Разгромная статья в газете доконала его. Должно быть, отец возлагал на свое последнее изобретение большие надежды. Он был близок к успеху, но газетная публикация привела к тому, что все двери перед ним захлопнулись. Из уважаемого человека, талантливого изобретателя в глазах многих он мгновенно превратился в прожектера, чуть ли не в авантюриста. Так ему, во всяком случае, казалось.

Идти куда-то жаловаться, опровергать вздорные обвинения, доказывать, что он не верблюд? Нет. Увольте. Этого он делать не будет. У него опустились руки. Отец перестал работать. А это означало, что он перестал существовать.
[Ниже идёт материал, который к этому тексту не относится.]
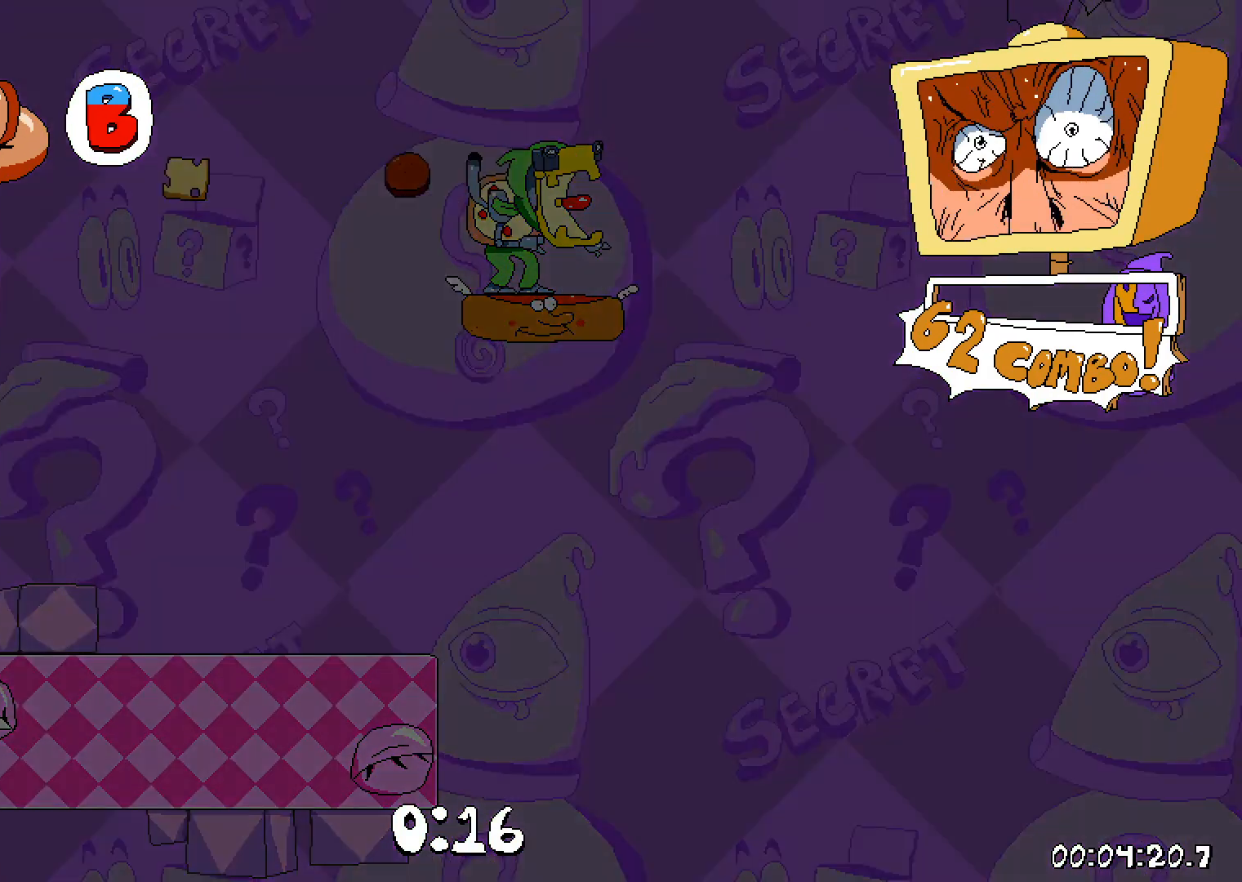
{"keys": [], "events": []}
Уезжая на полигон. Вячеслав оставлял отца в подавленном состоянии. Взгляд потухший, под глазами мешки. Ходит, с трудом передвигая ноги. «Приеду, обязательно сведу его к какому-нибудь профессору. Отправлю в санаторий». Подобными обещаниями он успокаивал свою совесть. А это было не так-то просто сделать. Болезненный удар отец получил от газетной братии, от того странного — всесильного и нередко безответственного — сообщества, к которому принадлежал его сын. От кого же отцу ждать помощи, как не от него? Но Вячеслав, хотевший поначалу вступиться за честь отца, даже предпринявший энергичные розыски, после долгих размышлений решил этого не делать. Ему показалось неэтичным использовать свое положение в журнале в целях, которые кое-кому могли бы показаться сугубо личными. Сработал неписаный кодекс поведения журналиста. И хотя отец немедленно согласился с ним («Конечно, сынок, я все понимаю»), у Вячеслава на душе кошки скребли.